Please update the stretch from the start of the records through the line containing "I migliori obiettivi da includere nel piano" by changing every "obiettivi" to "traguardi", keeping everything else the same. Return only those lines, without the pictures.

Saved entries
- Opening Delimiter -
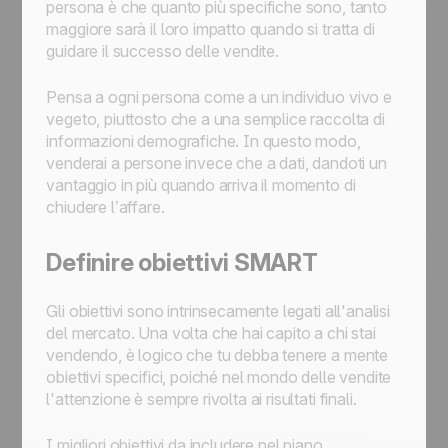
persona è che quanto più specifiche sono, tanto
maggiore sarà il loro impatto quando si tratta di
guidare il successo delle vendite.
Pensa a ogni persona come a un individuo vivo e
vegeto, piuttosto che a una semplice raccolta di
informazioni demografiche. In questo modo,
venderai a persone invece che a dati, dandoti un
vantaggio in più quando arriva il momento di
chiudere l’affare.
Definire obiettivi SMART
Gli obiettivi sono intrinsecamente legati all'analisi
del mercato. Una volta che hai capito a chi stai
vendendo, è logico che tu debba tenere a mente
obiettivi specifici, poiché nel mondo delle vendite
l'attenzione è sempre rivolta ai risultati finali.
I migliori obiettivi da includere nel piano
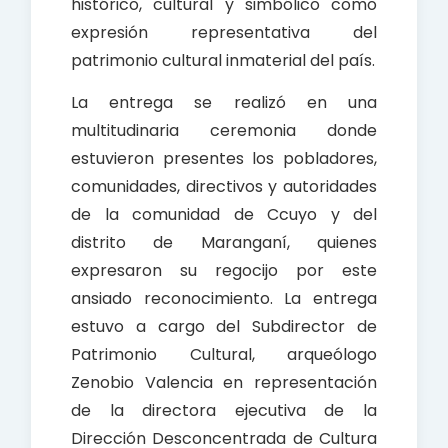
histórico, cultural y simbólico como
expresión representativa del
patrimonio cultural inmaterial del país.
La entrega se realizó en una
multitudinaria ceremonia donde
estuvieron presentes los pobladores,
comunidades, directivos y autoridades
de la comunidad de Ccuyo y del
distrito de Maranganí, quienes
expresaron su regocijo por este
ansiado reconocimiento. La entrega
estuvo a cargo del Subdirector de
Patrimonio Cultural, arqueólogo
Zenobio Valencia en representación
de la directora ejecutiva de la
Dirección Desconcentrada de Cultura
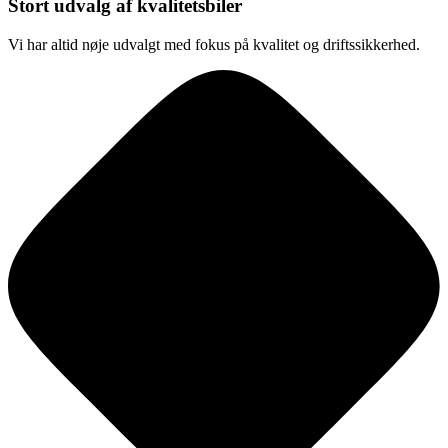
Stort udvalg af kvalitetsbiler
Vi har altid nøje udvalgt med fokus på kvalitet og driftssikkerhed.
- Closing Delimiter -
SOLVED PROBLEM:
persona è che quanto più specifiche sono, tanto
maggiore sarà il loro impatto quando si tratta di
guidare il successo delle vendite.
Pensa a ogni persona come a un individuo vivo e
vegeto, piuttosto che a una semplice raccolta di
informazioni demografiche. In questo modo,
venderai a persone invece che a dati, dandoti un
vantaggio in più quando arriva il momento di
chiudere l’affare.
Definire traguardi SMART
Gli traguardi sono intrinsecamente legati all'analisi
del mercato. Una volta che hai capito a chi stai
vendendo, è logico che tu debba tenere a mente
traguardi specifici, poiché nel mondo delle vendite
l'attenzione è sempre rivolta ai risultati finali.
I migliori traguardi da includere nel piano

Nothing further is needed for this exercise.